WANN & WO: Apropos letzter Gang – 1971 verwehrte die Vorarlberger Landesregierung die zweite Auflage des Flint-Festivals.

Walter Batruel: Das war eine Riesensauerei. Das Establishment, damals in Form der Landesregierung um Herbert Keßler, konnte mit dem Festival, das im Vorjahr schon ein großer Erfolg gewesen war, nichts anfangen. Neben Auftritten unserer Band lasen Künstler und Autoren wie Michael Köhlmeier selbst verfasste Protesttexte. Also wurde es kurzerhand unterbunden, und das Gelände unter Naturschutz gestellt. Wir haben dann das Festival in Form eines Sarges auf der Autobahntrasse zu Grabe getragen.

WANN & WO: Wie stehst du zur #fridaysforfuture-Bewegung. Sollte die Jugend mehr auf die Straße?

Walter Batruel: Das ist sehr zu begrüßen, es geht ja um ihre Zukunft. Wir kommen, so wie es ausschaut, noch einmal davon. Unsere Kinder und Jugendliche haben alles Recht der Welt, ihren Planeten einzufordern. Wenn ich Menschen wie Präsident Trump an der Spitze von Großmächten sehe, wird mir Angst und Bange.

WANN & WO: Wie stehst du generell zur Politik?

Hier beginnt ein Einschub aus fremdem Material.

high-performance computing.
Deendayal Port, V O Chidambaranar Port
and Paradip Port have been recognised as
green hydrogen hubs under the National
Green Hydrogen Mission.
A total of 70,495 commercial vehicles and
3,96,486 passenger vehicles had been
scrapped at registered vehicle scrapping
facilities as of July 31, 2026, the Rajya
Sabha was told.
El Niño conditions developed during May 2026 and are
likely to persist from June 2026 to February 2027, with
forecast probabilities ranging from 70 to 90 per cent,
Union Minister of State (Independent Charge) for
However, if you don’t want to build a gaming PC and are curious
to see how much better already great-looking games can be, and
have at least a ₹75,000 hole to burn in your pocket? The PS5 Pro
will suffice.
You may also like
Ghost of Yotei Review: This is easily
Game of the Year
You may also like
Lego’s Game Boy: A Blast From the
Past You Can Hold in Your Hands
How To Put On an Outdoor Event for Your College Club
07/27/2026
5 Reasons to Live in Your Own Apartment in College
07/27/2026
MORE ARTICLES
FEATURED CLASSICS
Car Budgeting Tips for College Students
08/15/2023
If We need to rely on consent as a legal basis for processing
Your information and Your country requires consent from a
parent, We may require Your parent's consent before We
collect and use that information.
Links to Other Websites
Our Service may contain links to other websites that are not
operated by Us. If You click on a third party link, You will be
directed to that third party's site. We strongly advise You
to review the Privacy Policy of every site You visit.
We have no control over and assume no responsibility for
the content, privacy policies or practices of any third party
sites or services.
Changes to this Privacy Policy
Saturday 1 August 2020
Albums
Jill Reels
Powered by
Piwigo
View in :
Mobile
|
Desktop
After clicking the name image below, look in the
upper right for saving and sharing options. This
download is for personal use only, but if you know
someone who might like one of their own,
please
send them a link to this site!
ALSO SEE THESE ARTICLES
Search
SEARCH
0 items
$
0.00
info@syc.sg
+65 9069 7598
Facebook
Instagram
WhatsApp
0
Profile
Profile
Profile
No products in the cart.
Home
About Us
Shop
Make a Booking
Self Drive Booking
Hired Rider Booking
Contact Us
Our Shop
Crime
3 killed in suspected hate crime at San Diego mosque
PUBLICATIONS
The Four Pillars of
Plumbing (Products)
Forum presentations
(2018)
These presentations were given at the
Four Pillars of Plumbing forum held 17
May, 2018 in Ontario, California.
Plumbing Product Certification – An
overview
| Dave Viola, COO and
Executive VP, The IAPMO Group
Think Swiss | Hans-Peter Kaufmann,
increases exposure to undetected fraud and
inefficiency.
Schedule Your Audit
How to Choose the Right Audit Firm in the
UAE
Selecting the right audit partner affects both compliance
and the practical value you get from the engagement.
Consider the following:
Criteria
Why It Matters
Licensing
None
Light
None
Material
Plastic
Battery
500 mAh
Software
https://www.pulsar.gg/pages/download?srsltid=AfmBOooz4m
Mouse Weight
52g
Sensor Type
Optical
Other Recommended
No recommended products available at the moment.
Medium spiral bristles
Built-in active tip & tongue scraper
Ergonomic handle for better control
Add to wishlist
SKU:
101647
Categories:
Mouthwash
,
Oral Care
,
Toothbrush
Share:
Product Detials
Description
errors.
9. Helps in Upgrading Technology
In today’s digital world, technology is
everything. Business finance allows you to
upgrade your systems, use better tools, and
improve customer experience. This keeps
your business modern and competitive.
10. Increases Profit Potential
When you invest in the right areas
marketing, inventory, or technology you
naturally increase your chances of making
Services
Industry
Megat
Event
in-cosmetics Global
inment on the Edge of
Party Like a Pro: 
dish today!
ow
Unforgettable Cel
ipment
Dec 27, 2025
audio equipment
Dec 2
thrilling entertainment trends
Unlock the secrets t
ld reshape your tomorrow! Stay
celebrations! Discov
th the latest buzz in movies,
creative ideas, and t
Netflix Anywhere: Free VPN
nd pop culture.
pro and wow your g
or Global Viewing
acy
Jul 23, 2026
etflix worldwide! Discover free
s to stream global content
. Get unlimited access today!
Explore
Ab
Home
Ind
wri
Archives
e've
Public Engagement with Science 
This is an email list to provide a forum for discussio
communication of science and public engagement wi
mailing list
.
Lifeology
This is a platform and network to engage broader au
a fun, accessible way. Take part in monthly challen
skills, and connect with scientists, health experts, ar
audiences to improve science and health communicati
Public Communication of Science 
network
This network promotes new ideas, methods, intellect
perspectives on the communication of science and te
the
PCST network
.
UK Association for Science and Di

Walter Batruel: In Deutschland gefallen mir die Grünen ganz gut. Unsere Generation war geprägt von Widerstand, egal ob weltweit als Kind der Woodstock-Bewegung oder in Vorarlberg, wenn ich an die „Fußach“-Affäre denke, oder „Flint lebt“. Es ist schön zu sehen, dass der Geist der Rebellion auch bei unseren Jugendlichen viel präsenter ist, als so manch einer glauben würde.